The film does not seem an obvious choice for a theatrical treatment. It tells the tragic tale of wide-eyed Gelsomina who is sold by her impoverished mother to brutish strongman Zampano, a travelling sideshow performer. Their journey through the Italian countryside leads them to a rag-tag touring circus where they meet Il Matto, the free-spirited tightrope walker, who tries to rekindle Gelsomina’s broken spirit. There’s something very magical about the film — it is in turns bleak and uplifting, dreamlike and magnificent.
Fellini had a nervous breakdown making it; and when the great Lionel Bart wrote a musical version for the stage which opened on Broadway in 1969, it ignominiously closed after one night, and was rubbished by one critic as “the most depressing musical ever”. So who in their right minds would dare give a musical adaptation a bash?
Multi-Olivier Award-winning producer Kenny Wax that’s who. He told Herald arts recently: “I have been trying to mount a stage production of La Strada for many years. When [director] Sally Cookson told me it was her favourite film, the stars seemed to align more perfectly than I could have ever dreamed.”
And so did Kenny and Sally achieve the impossible dream of a laudable staged La Strada? Well sort of.
There is much to relish about the production.

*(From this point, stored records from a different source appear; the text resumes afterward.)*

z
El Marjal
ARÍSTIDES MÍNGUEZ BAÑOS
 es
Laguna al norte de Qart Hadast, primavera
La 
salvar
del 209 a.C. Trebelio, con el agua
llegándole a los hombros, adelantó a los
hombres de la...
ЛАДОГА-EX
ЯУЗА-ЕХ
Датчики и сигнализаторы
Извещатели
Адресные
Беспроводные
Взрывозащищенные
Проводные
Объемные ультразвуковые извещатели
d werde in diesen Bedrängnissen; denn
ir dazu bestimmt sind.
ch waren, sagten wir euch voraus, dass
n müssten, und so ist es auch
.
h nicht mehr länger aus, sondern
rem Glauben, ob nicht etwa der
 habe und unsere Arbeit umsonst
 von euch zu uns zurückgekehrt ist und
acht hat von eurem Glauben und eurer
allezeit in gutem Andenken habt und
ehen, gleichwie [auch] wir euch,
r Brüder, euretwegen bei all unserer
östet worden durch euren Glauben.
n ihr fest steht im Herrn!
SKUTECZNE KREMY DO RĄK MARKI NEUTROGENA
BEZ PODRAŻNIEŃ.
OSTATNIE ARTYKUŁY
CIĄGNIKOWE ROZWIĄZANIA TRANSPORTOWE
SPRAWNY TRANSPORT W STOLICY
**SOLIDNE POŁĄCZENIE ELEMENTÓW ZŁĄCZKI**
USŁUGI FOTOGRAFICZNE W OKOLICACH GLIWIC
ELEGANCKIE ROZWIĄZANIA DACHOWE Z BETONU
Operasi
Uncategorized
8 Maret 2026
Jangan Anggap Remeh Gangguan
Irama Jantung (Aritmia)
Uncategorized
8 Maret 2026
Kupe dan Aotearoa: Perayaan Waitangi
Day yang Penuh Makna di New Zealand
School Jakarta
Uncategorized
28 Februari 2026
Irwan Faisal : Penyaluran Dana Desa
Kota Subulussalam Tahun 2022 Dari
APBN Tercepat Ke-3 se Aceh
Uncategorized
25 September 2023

Like a Fellini film, it is beautifully shot, a visual treat.
The stark stage is up-lit, which casts long shadows from the actors and props against the back wall — the silhouettes and eerie lighting giving a beguiling old-world circus ambience to the proceedings.
The 20-strong ensemble play music — a good few of them are dedicated musicians — which punctuates the action with a delightfully Gypsy jazz-infused sounds.
The cast are brilliantly choreographed and sway as one to represent the sea, twizzle tyres aloft to mimic Zampano’s speeding motorbike, and cause wine bottles to hover and pour as if replicating the hubbub of a busy bar. All is done with magic and wonder.
The three main players — Audrey Brisson as Gelsomina, Stuart Goodwin as Zampano and Bart Soroczynski as Il Matto — bring real talent and energy to their performances.
And yet, despite the mainly praiseworthy aspects of this production, and its elegant climax, it lacks the killer emotional punch of Fellini’s exalted epic.
It palls in parts — time passes slowly as you wonder where the dramatic tension went — and fails to fully pick up the symbolism and themes explored so poignantly in the film.